Miles, Mutants and Microbes - Lois McMaster Bujold [276]
"Turn toward the security module and open your mouth," the ba's voice instructed coolly and without preamble over the lock vid monitor. "Closer. Wider." Miles was treated to a fair view of Corbeau's tonsils. Unless Corbeau harbored a poison-filled tooth, no weapons were concealed therein.
"Very well . . ." The ba continued with a chill series of directions for Corbeau to go through a humiliating sequence of gyrations which, while not as thorough as a body cavity search, gave at least some assurance that the jump pilot carried nothing there, either. Corbeau obeyed precisely, without hesitation or argument, his expression rigid and blank.
"Now release the pod from the docking clamps."
Corbeau rose from his last squat and stepped through the lock to the personnel hatch entry area. A chink and a clank—the pod, released but unpowered, drifted away from the side of the Idris.
"Now listen to these instructions. You will walk twenty meters toward the bow, turn left, and wait for the next door to open for you."
Corbeau obeyed, still almost expressionless, except for his eyes. His gaze darted about, as if he searched for something, or was trying to memorize his route. He passed out of sight of the lock vids.

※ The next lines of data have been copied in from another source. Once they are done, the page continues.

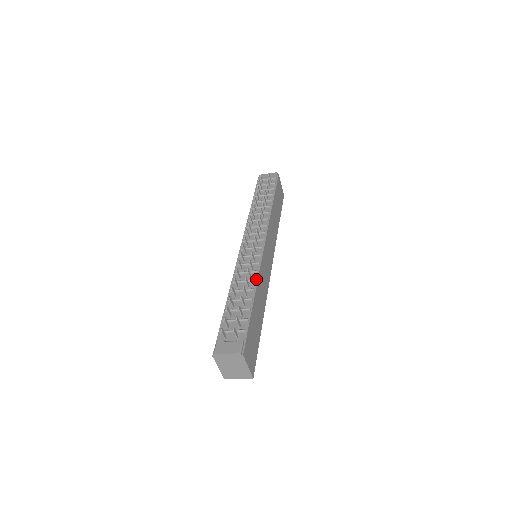
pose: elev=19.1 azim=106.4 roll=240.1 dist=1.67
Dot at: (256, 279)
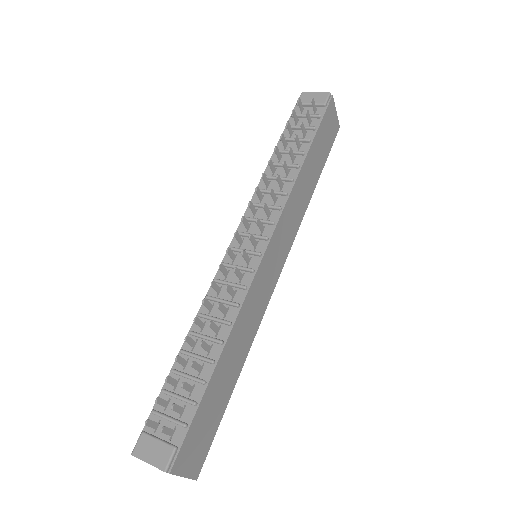
Dot at: (232, 320)
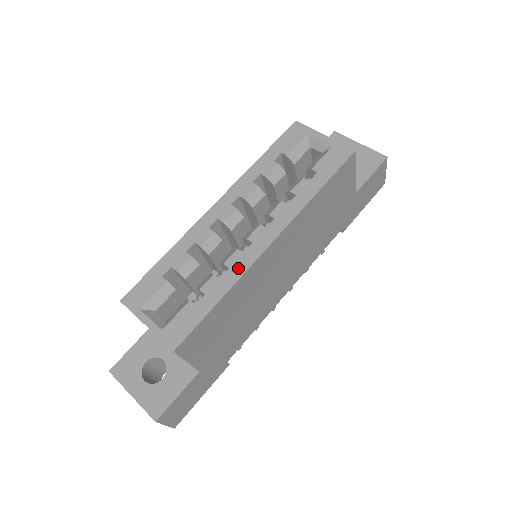
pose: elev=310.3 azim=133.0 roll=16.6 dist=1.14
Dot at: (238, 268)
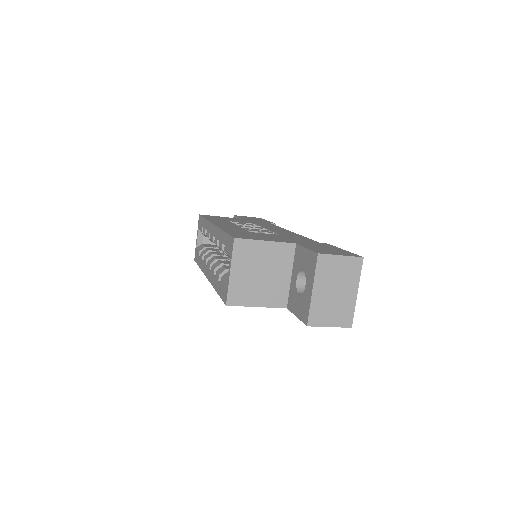
Dot at: (203, 267)
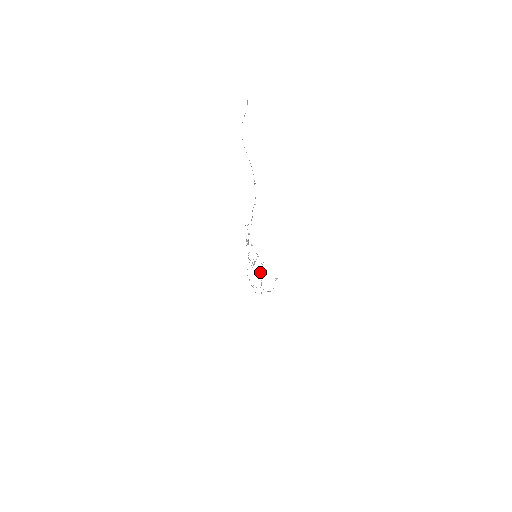
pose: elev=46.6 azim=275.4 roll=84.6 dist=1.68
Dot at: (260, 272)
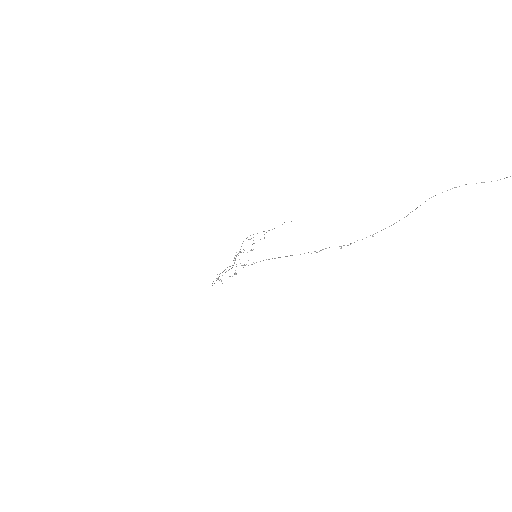
Dot at: occluded
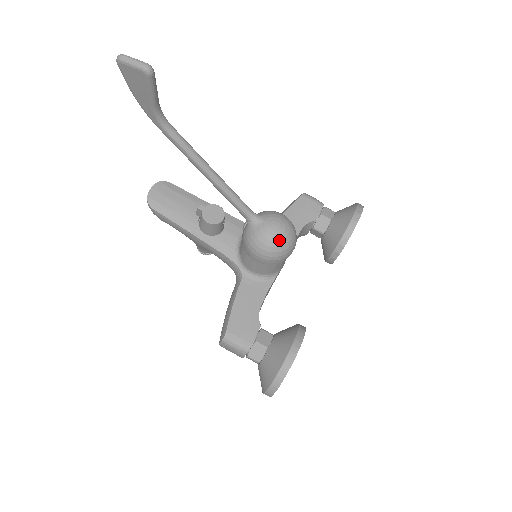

Miles considered the peculiar pattern of old worm scars across Corbeau's body. He must have rolled, or been rolled, across a bad nest. A story seemed written in those fading hieroglyphs. A young colonial boy, perhaps the new boy in camp or town—tricked or dared or maybe just stripped and pushed? To rise again from the ground, crying and frightened, to the jangle of some cruel mockery . . .
Vorpatril swore, repetitively, under his breath. "Why Corbeau? Why Corbeau?"
Miles, who was frantically wondering the same thing, hazarded, "Perhaps he volunteered."
"Unless the bloody quaddies bloody sacrificed him. Instead of risking one of their own. Or . . . maybe he's figured out another way to desert."
"I . . ." Miles held his words for a long moment of thought, then let them out on a breath, "think that would be doing it the hard way." It was a sticky suspicion, though. Just whose ally might Corbeau prove?
Miles caught Corbeau's image again as the ba walked him through the ship toward Nav and Com, briefly opening and closing airseal doors. He passed through the last barrier and out of vid range, straight-backed, silent, bare feet padding quietly on the deck. He looked . . . cold.
Miles's attention was jerked aside by the flicker of another airlock sensor alarm. Hastily, he called up the image of another lock—just in time to see a quaddie in a green biotainer suit whap the vid monitor mightily with a spanner while beyond, two more green figures sped past. The image shattered and went dark. He could still hear, though—the beep of the lock alarm, the hiss of a lock door opening—but no hiss when it closed. Because it did not close, or because it closed on vacuum? Air, and sound, returned as the lock cycled. The lock, therefore, had opened on vacuum; the quaddies had made their getaway into space around the station.
That answered his question about their biotainer suits—unlike the Idris's cheaper issue, they were vacuum-rated. In Quaddiespace, that made all kinds of sense. Half a dozen station locks offered refuge within little more than a few hundred meters; the fleeing quaddies would have their pick, in addition to whatever pods or shuttles hovered nearby able to swoop down on them and take them inboard.
"Venn and Greenlaw and Leutwyn just escaped out an airlock," he reported to Vorpatril. "Good timing." Shrewd timing, to go just when the ba was both distracted by the arrival of its pilot and, with the real possibility of a getaway now in hand, less inclined to carry out the station-ramming threat. It was exactly the right move, to leak hostages from the enemy's grip at every opportunity. Granted, this use of Corbeau's arrival was ruthlessly calculated in the extreme.